La somministrazione di melatonina ai soggetti anziani comporta un aumento delle ore di sonno, un miglioramento del tono dell’umore e una diminuzione della sonnolenza diurna. La deficienza di melatonina, una delle conseguenze della deprivazione di sonno, è stata correlata con l’obesità. Viceversa, l’obesità può comportare a sua volta alterazioni del sonno. Una scarsa qualità del sonno è un fattore che può favorire lo sviluppo di obesità non solo negli adulti, ma ha effetti negativi già dall’infanzia.
La supplementazione dell’ormone si è dimostrata in grado di migliorare le alterazioni delle adipochine indotte dall’obesità in topi obesi ob/ob.
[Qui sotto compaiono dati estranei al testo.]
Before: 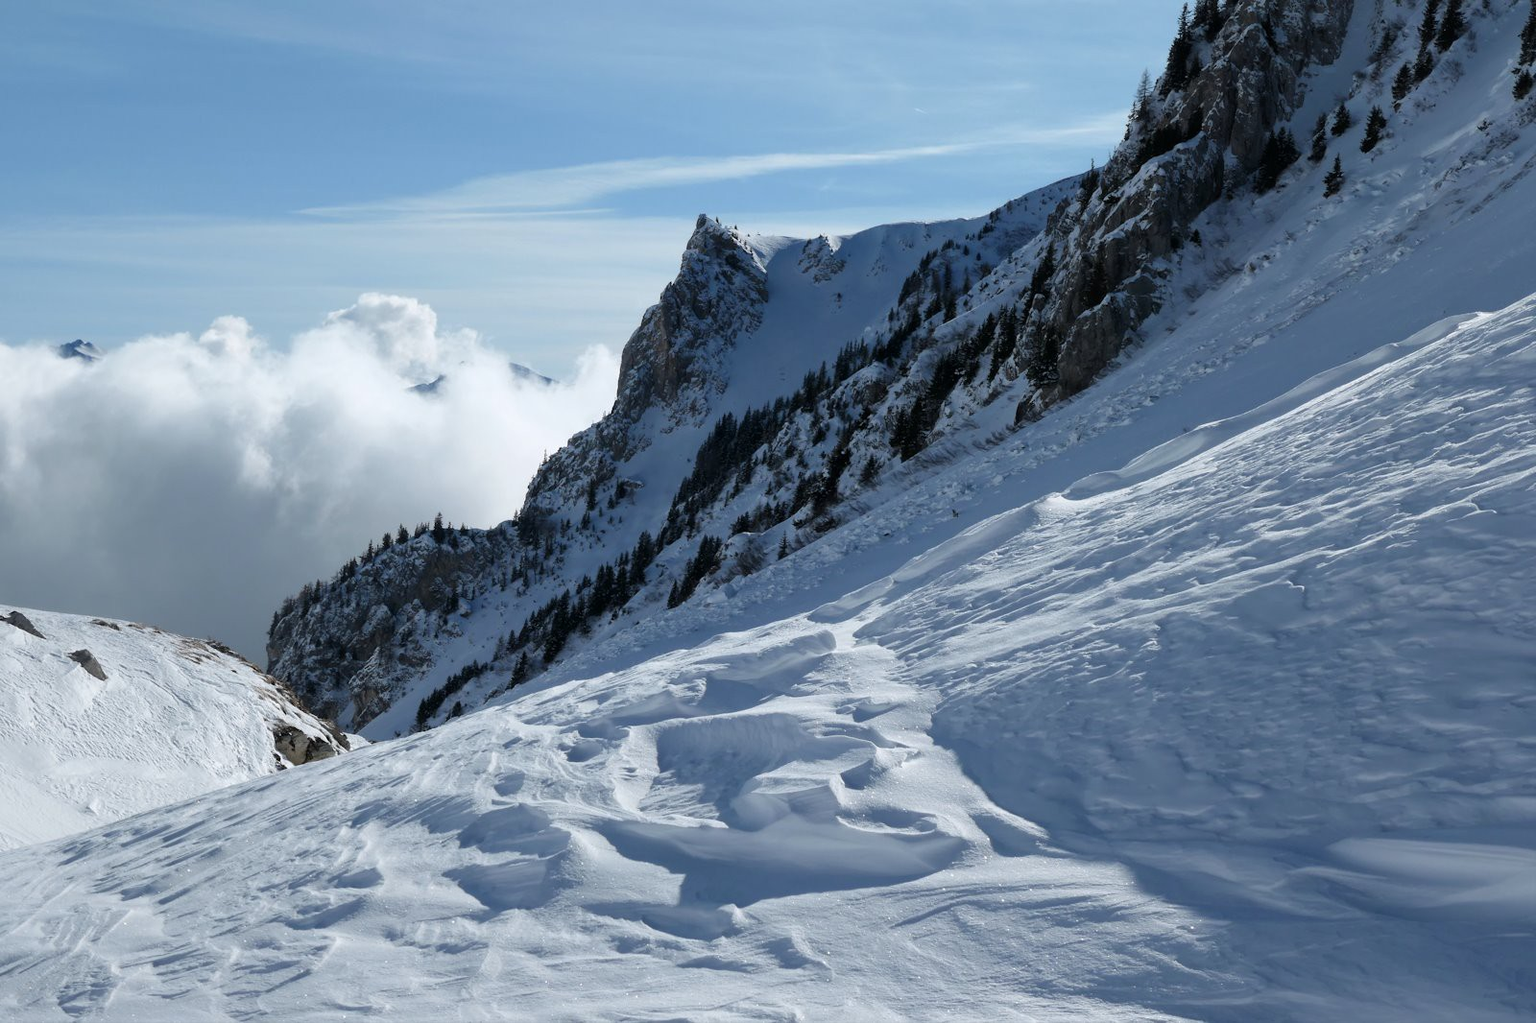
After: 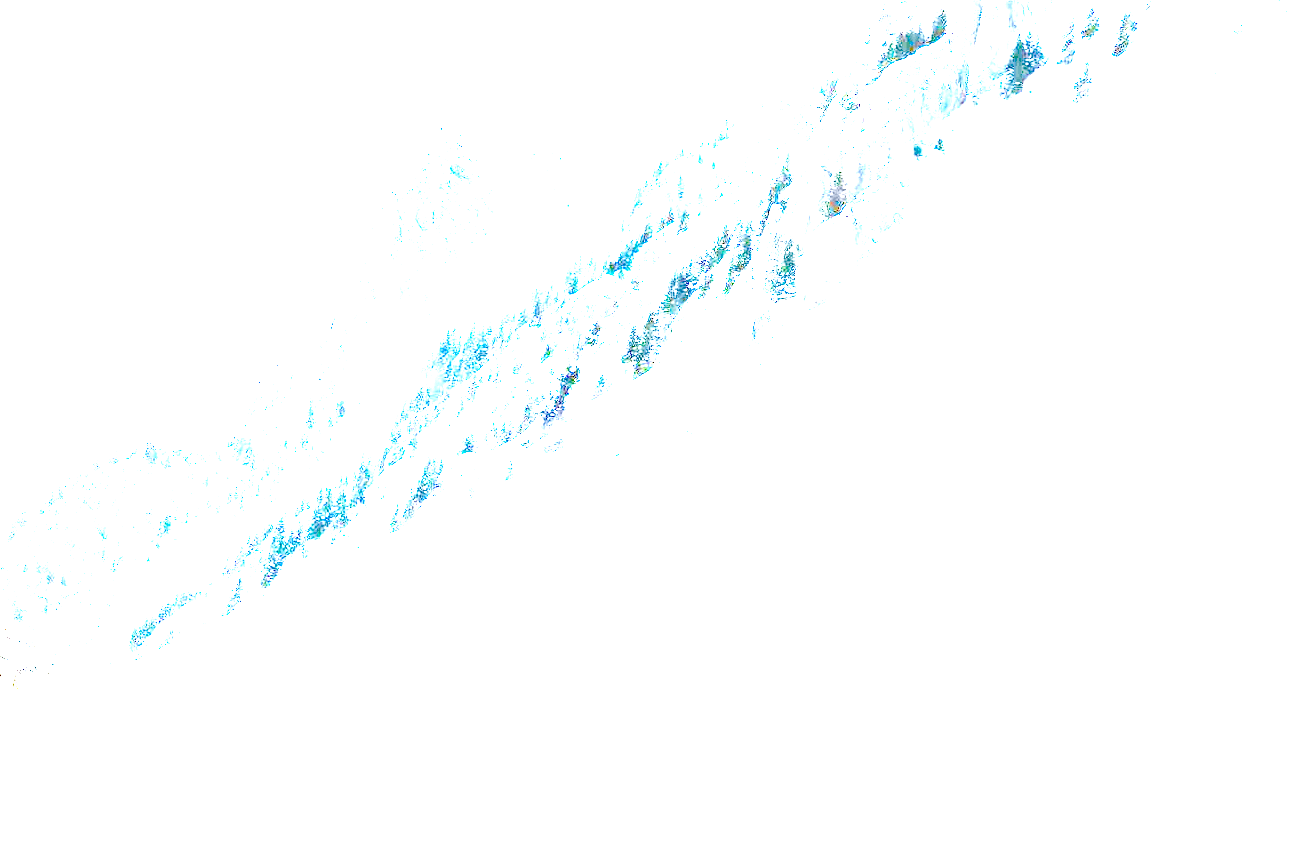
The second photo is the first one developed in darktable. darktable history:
crop: left 19.18%, top 9.571%, right 0%, bottom 9.602%
exposure: exposure 7.952 EV, compensate exposure bias true, compensate highlight preservation false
Anche sull’uomo, tale ormone sembra normalizzare l’espressione e secrezione della leptina e dell’adiponectina, implicati nella regolazione metabolica.
E’ stato condotto uno studio in doppio cieco su 44 donne obese. In tale studio, è emerso che la supplementazione di melatonina in donne obese è in grado di comportare effetti benefici sull’infiammazione e sugli stress factors ossidativi.
Tuttavia non è la somministrazione esogena di melatonina che può risolvere stabilmente questi problemi. L’impostazione medica di segnale suggerisce una regolazione interna della secrezione naturale attraverso modifiche mirate ad alimentazione e stile di vita.
E’ quindi importante che il paziente comprenda che uno stile di vita poco regolare può risultare dannoso e tale da contrastare i tanti sacrifici che lo stesso possa compiere nel tentativo di perdere peso. Le alterazioni ormonali che derivano dalla desincronizzazione del ritmo circadiano sono in grado causare un aumento di peso corporeo sino all’obesità tanto nell’adulto quanto nel bambino. L’efficacia della dieta aumenta se accompagnata da un adeguato riposo notturno, sia dal punto di vista qualitativo che quantitativo.
Il trattamento medico del paziente obeso, alla luce dei vari studi condotti negli ultimi anni, necessita sempre più di un approccio multidisciplinare, al fine di tenere in considerazione tutti i fattori che possano avere un ruolo nella patologia.